(Reading text):
·····

# Can't Find Video Capture Cards Anywhere!



## Nirvana (Jun 11, 2011)

Hello,

for those of you who are into photography / video editing.

I have a HD Camcorder that has a firewire port. And need to transfer my videos from my camcorder to my laptop, which unfortunately, doesn't have a firewire port, but only USB.

I need what is called an external video capture card usb (a popular brand is EasyCap Video Capture USB 2.0, but any would do). I can't seem to find this sold anywhere. When I ask in stores, they either say they don't have it or don't even know what I'm talking about. I searched in even the big electronic stores, like Sharaf DG in Deira City Center and others as well, but no use.

I found it online on dubai classifieds ad, sold by someone. But that person is not replying to my messages.

Anyone knows where to find this thing sold here? 

Thanks in advance...

_P.S. I can't order it from ebay/amazon for specific reasons, so that's not an option._


----------



## INFAMOUS (Apr 19, 2011)

LOL it so happens I have an Easy Cap! Works great.. If you want I will buy one off eBay and sell to you?!


----------



## Nirvana (Jun 11, 2011)

lol what a coincidence.

Thanks for your offer man.. I accept... 

but first, need to inquire about two points:

1- How many days would it take to ship from eBay to Dubai?
The sooner the better for me.

2- Did your EasyCap come with a video editing software? 

Cheers!


----------



## Ogri750 (Feb 14, 2008)

Maybe try the Al Ain centre in Bur Dubai.

Plenty of pc hardware shops there


----------



## md000 (Dec 16, 2008)

Ogri750 said:


> Maybe try the Al Ain centre in Bur Dubai.
> 
> Plenty of pc hardware shops there


Second this. Al Ain Center is the place to get all PC hardware components. Parking and the streets are relatively nonsense down there and if you are new to Dubai, take a taxi.

-md000/Mike


----------



## INFAMOUS (Apr 19, 2011)

Nirvana said:


> lol what a coincidence.
> 
> Thanks for your offer man.. I accept...
> 
> ...


Shouldn't take too long since I am pretty sure mine came from China before. You may wan't to check those places mentioned above but I am pretty sure this device is an online item only IIRC. 

It did not come with any editing software, just the drivers... I had it connected to my FME to do online streaming.


----------



## Nirvana (Jun 11, 2011)

Hi guys!

thanks for the advice, but I already checked Al Ain Center.

They don't have it. They don't seem to even know what I'm talking about.

I think it is like what INFAMOUS said: one of those items that can't be easily found offline.

On the other hand, the guy who was offering it for sale online finally replied to my messages and we've set up a date tomorrow. He says his comes with drivers, software and all. Hope it works.

·····

(Tasks to carry out):
(A) Rewrite the video capture card thread between "# Can't Find" and "but no use.", inclusive, changing "firewire port" to "FireWire port" throughout.
(B) Extend the video capture card thread by writing what comes next after its final post.

(Dataset):
·····

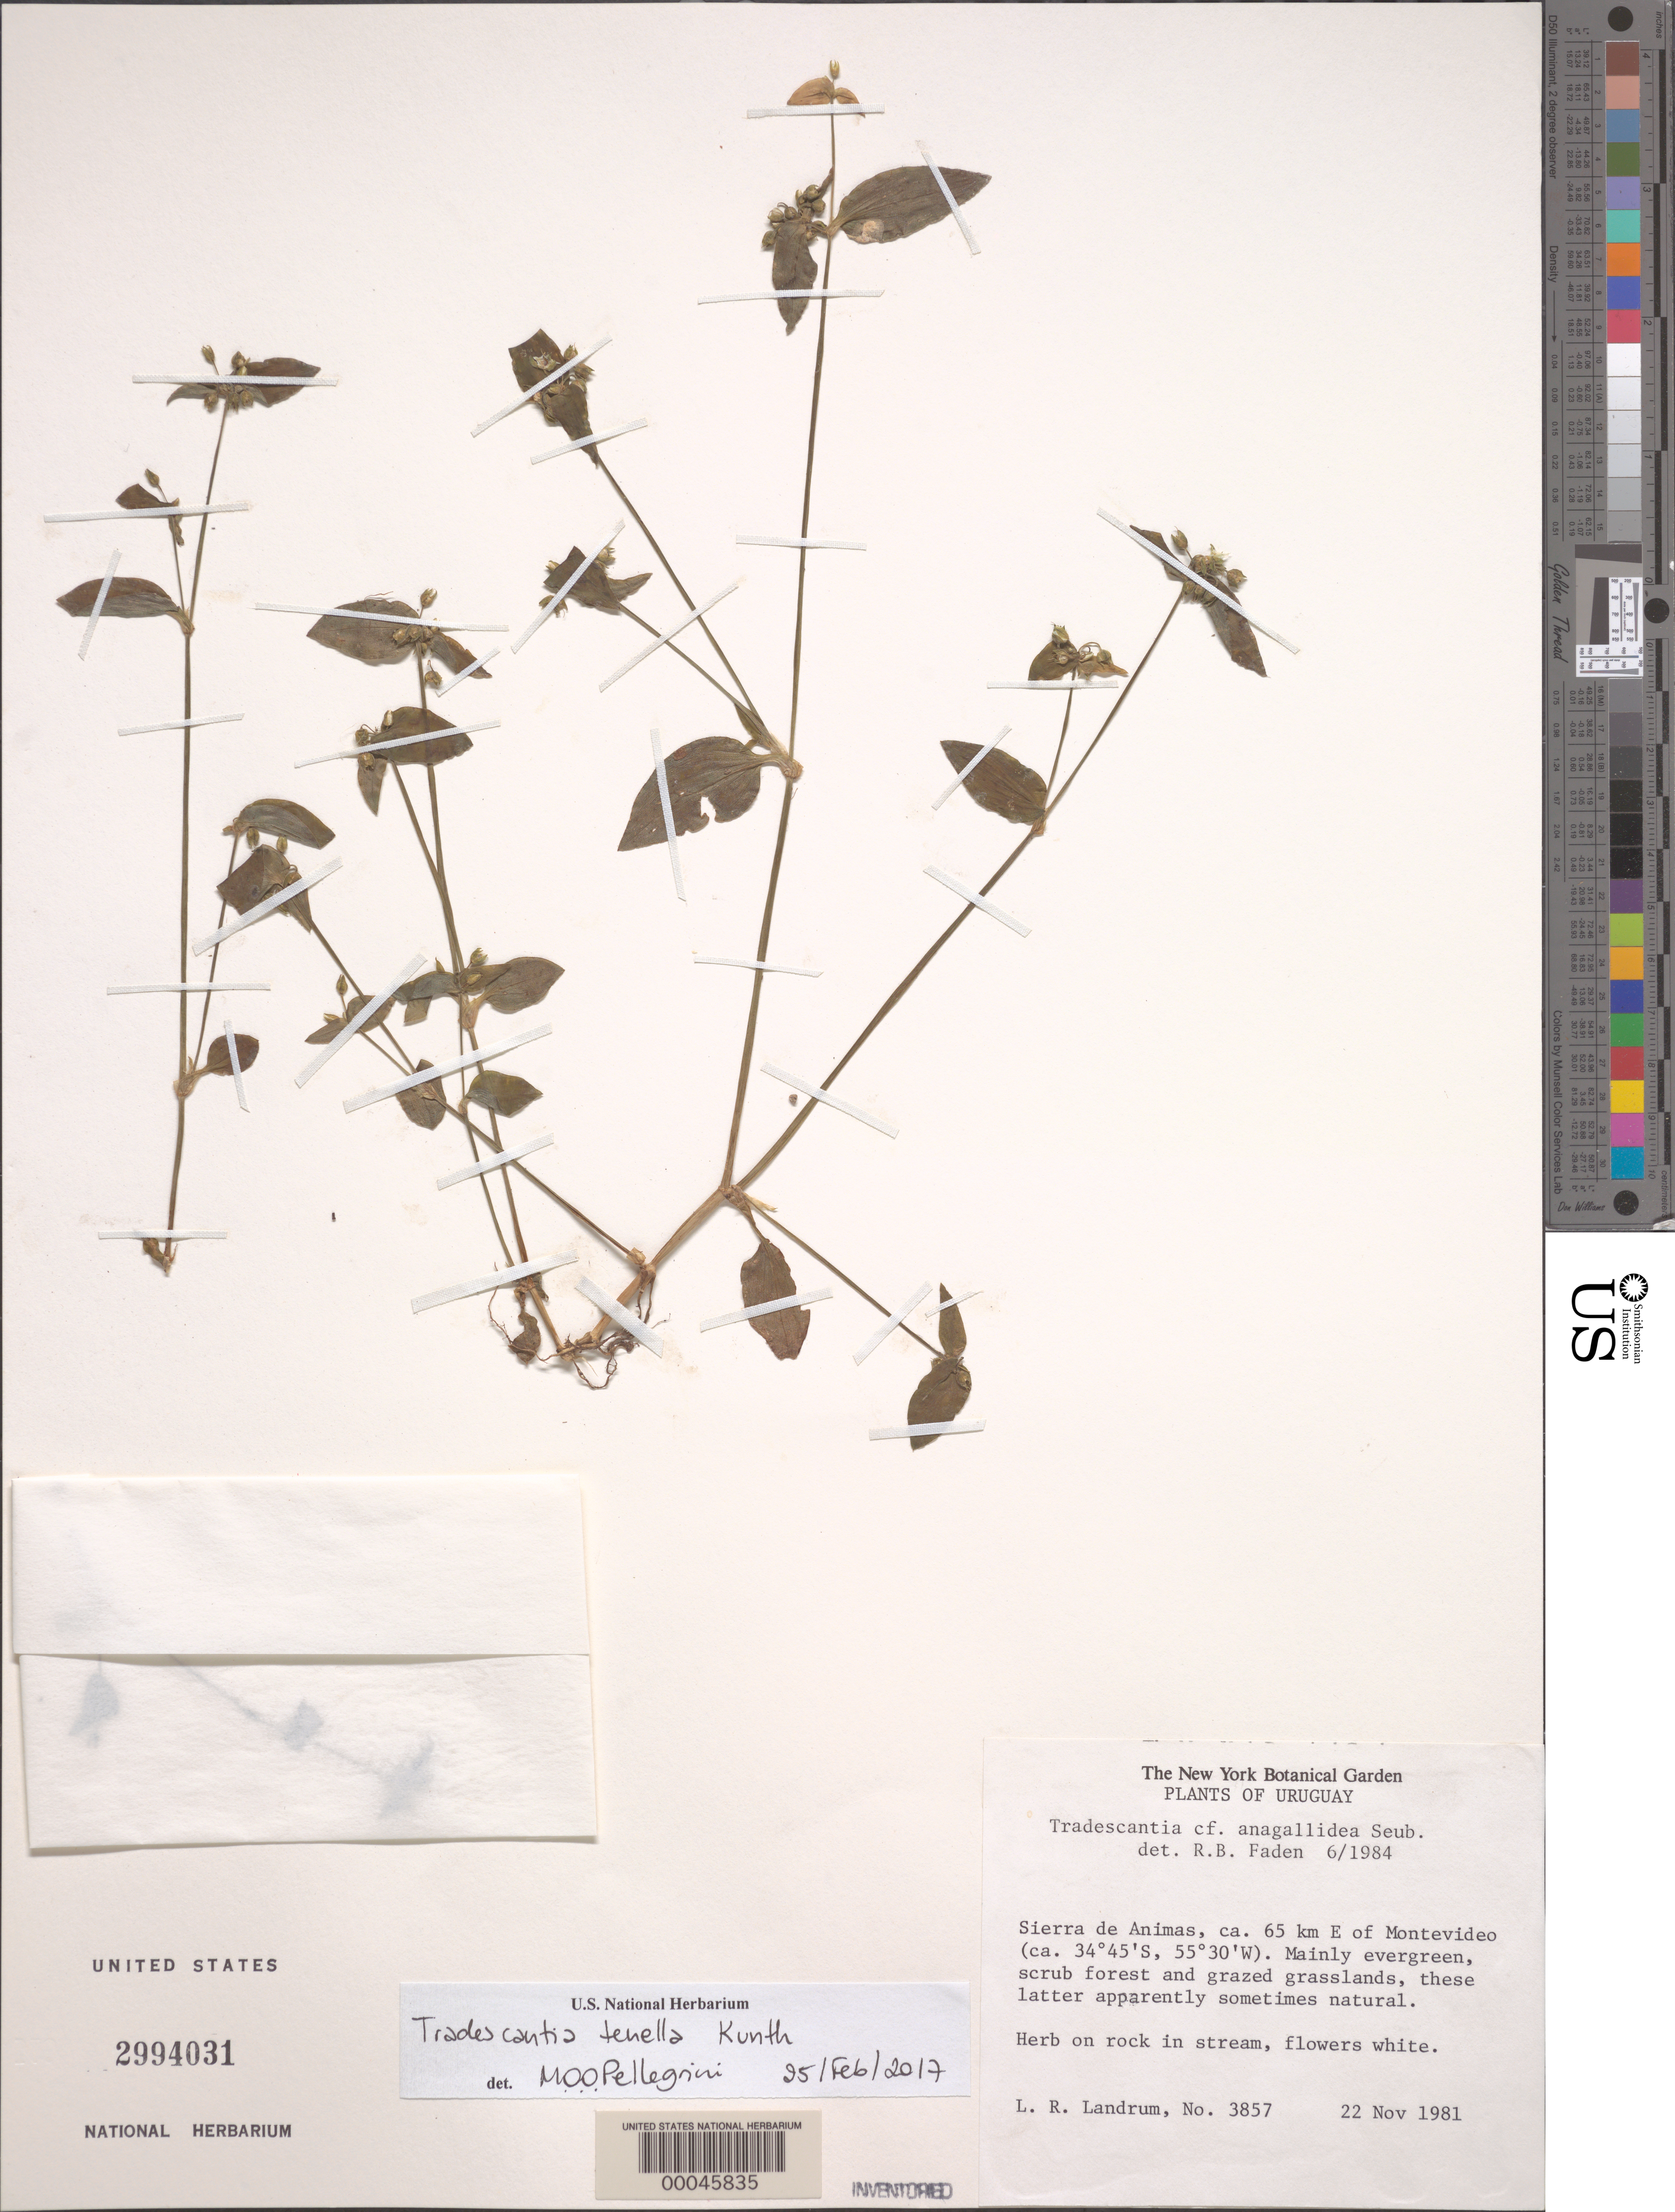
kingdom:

·····

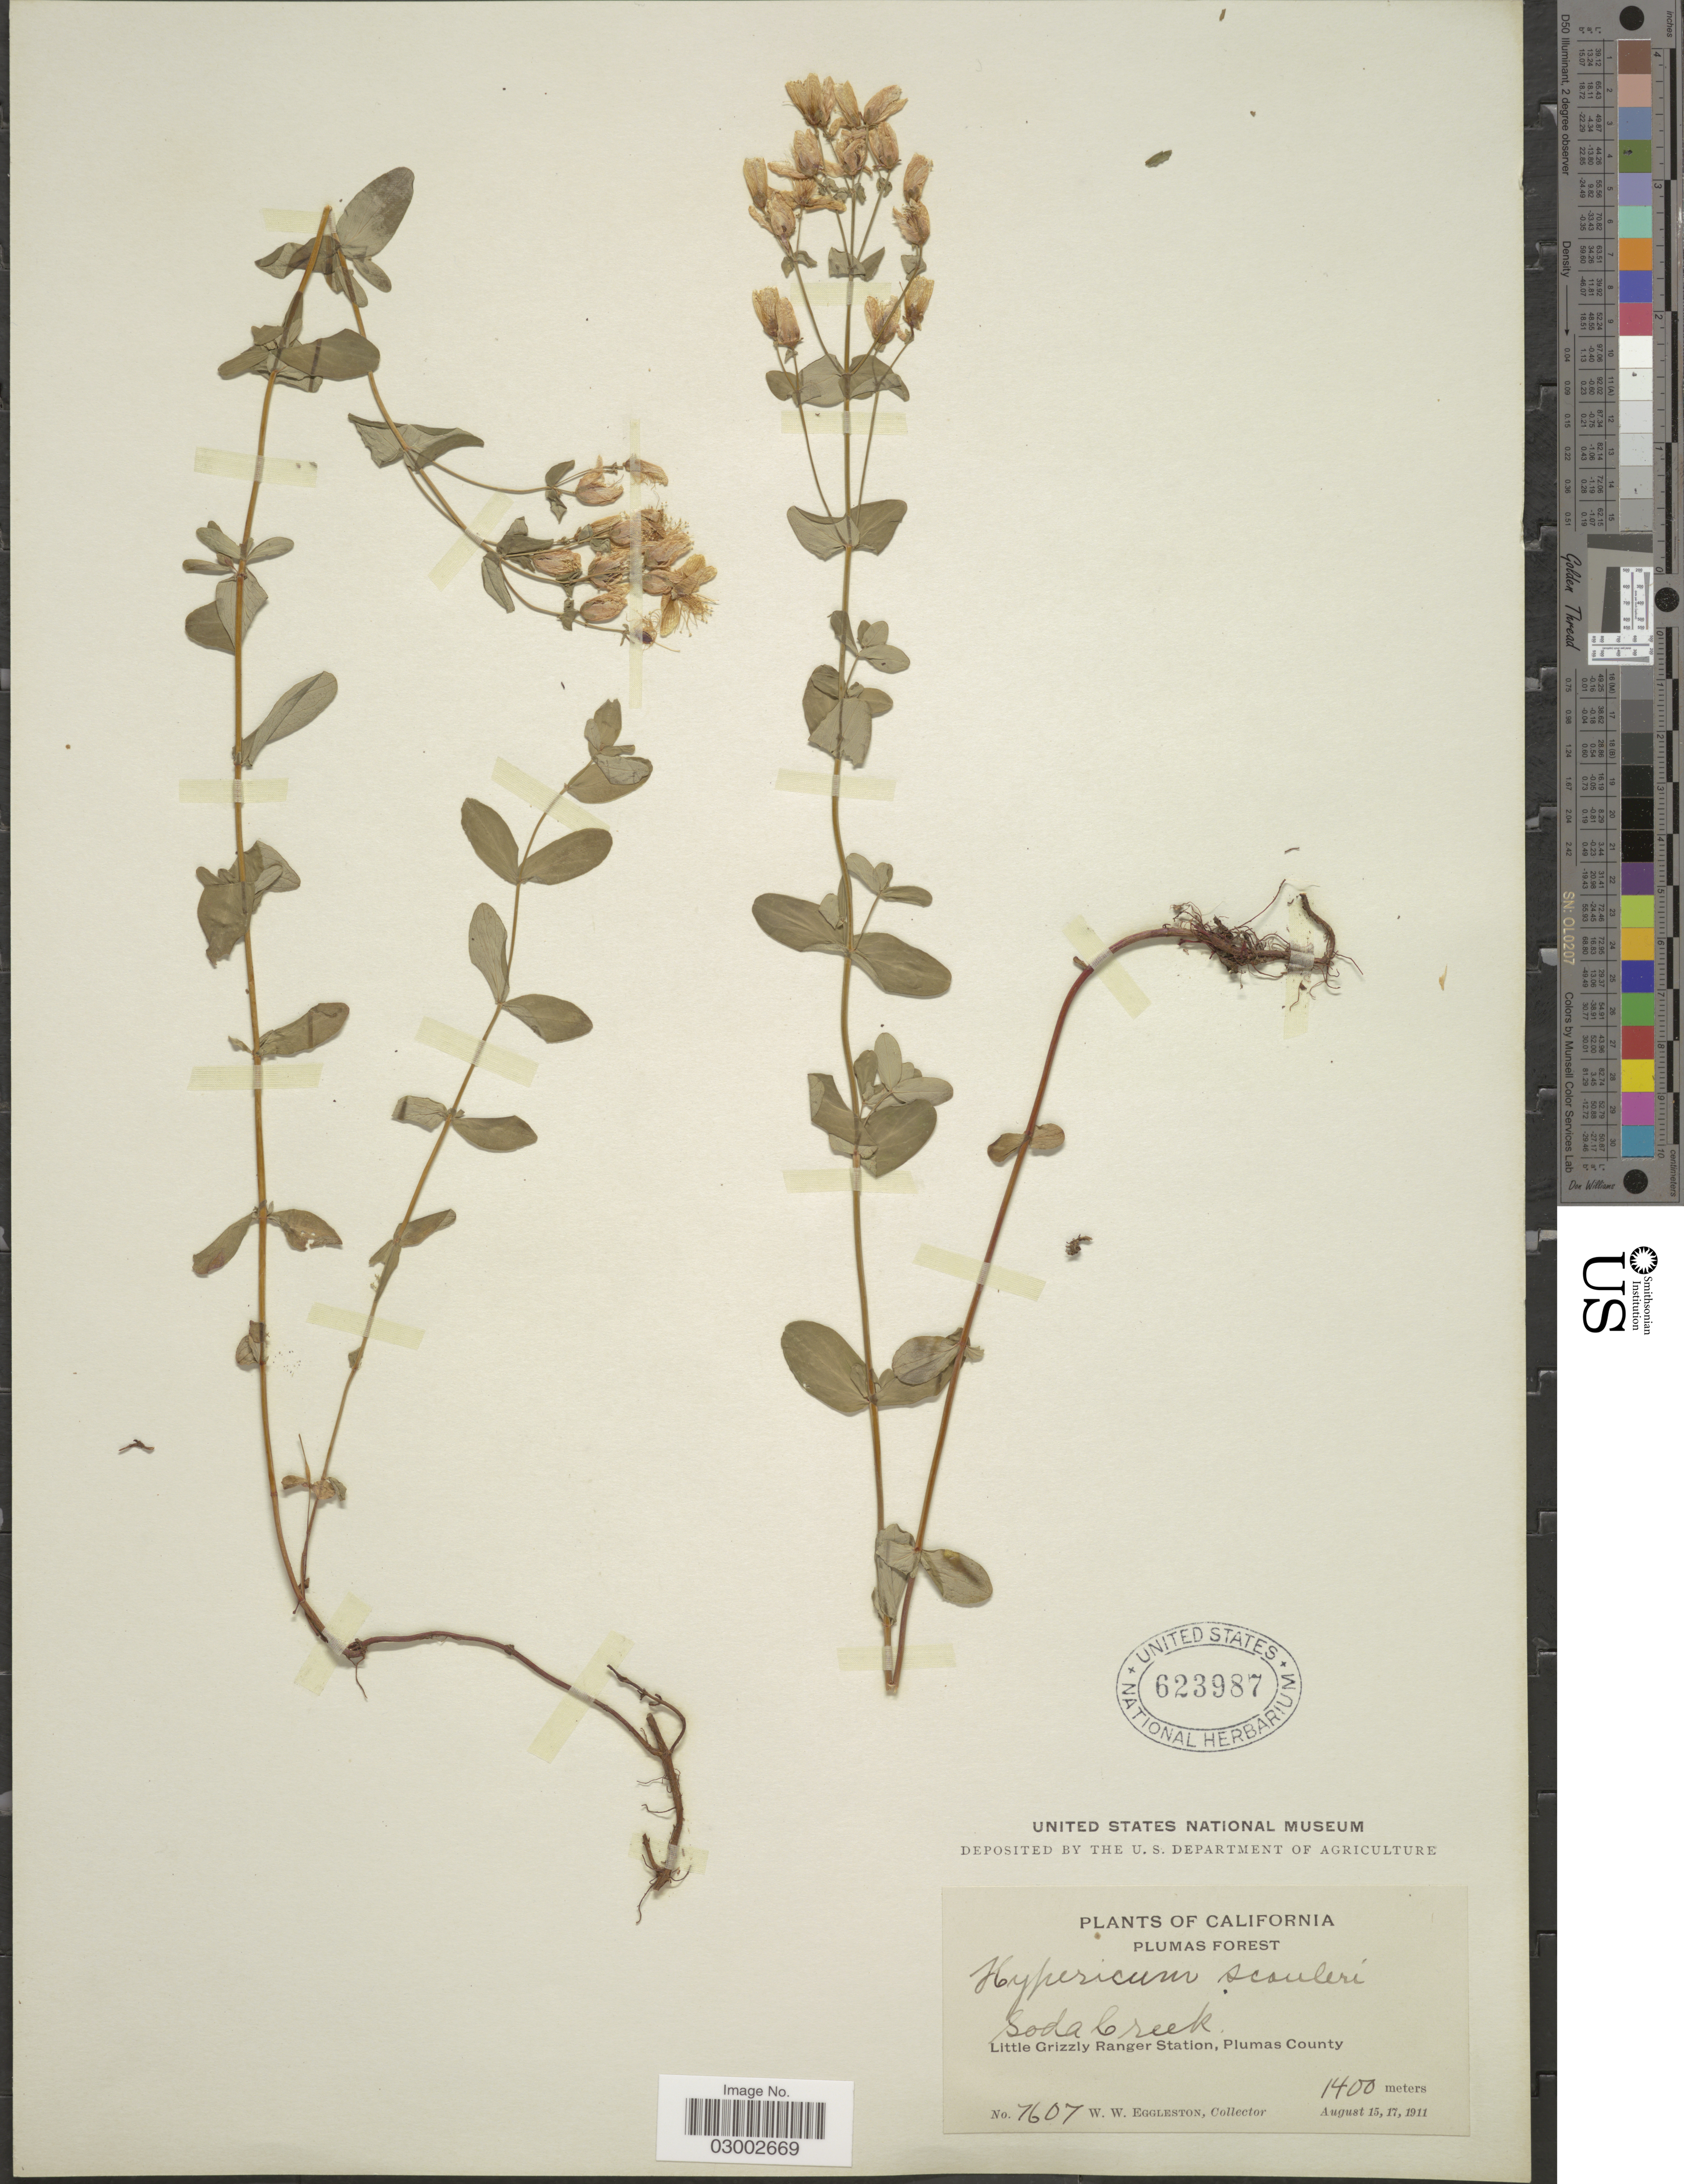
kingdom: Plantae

·····

(Answer set):
(A)
# Can't Find Video Capture Cards Anywhere!



## Nirvana (Jun 11, 2011)

Hello,

for those of you who are into photography / video editing.

I have a HD Camcorder that has a FireWire port. And need to transfer my videos from my camcorder to my laptop, which unfortunately, doesn't have a FireWire port, but only USB.

I need what is called an external video capture card usb (a popular brand is EasyCap Video Capture USB 2.0, but any would do). I can't seem to find this sold anywhere. When I ask in stores, they either say they don't have it or don't even know what I'm talking about. I searched in even the big electronic stores, like Sharaf DG in Deira City Center and others as well, but no use.

(B)
In case his is defected in anyway, then INFAMOUS amigo... I'll have to bother you.. you'll then have to prepare yourself to get it for me off ebay 

Thanks in advance!


----------



## INFAMOUS (Apr 19, 2011)

Will do! Let me know what happens.


----------



## Nirvana (Jun 11, 2011)

Ok, got the EasyCap from the guy.

It comes with drivers and the Ulead Video Editing and Capturing program.

I, however, noticed two things:

1- It doesn't capture both video and audio. If I have it plugged into the yellow video port of the camcorder, it only captures video, unless you have an extra audio cord to go in the audio port of the camcorder as well. And vice versa. Meaning, if you plug it into the audio port, it only captures audio.

I used to use only the yellow video port for both audio and video when I connect my camcorder to my TV.

2- The captured video quality is...errrr.. not as expected. I thought it should have been better. Does it have to do with me using USB and not Firewire? I thought firewire connections were only for transfer speed and not quality.


----------



## INFAMOUS (Apr 19, 2011)

Well the Easy Cap is not necessarily about quality.. It also depends on how long your cables are etc. USB vs Firewire is only transfer speed. Yes you need to have audio/video separately..


----------



## verdikt (Jun 16, 2012)

Hello there,
I Googled this post and yes even I desperately need to transfer my super8mm tapes (I have a camcorder also) to my PC.

Do you recommend the EasyCap? If so, where can I purchase it from since you said you got it from a guy?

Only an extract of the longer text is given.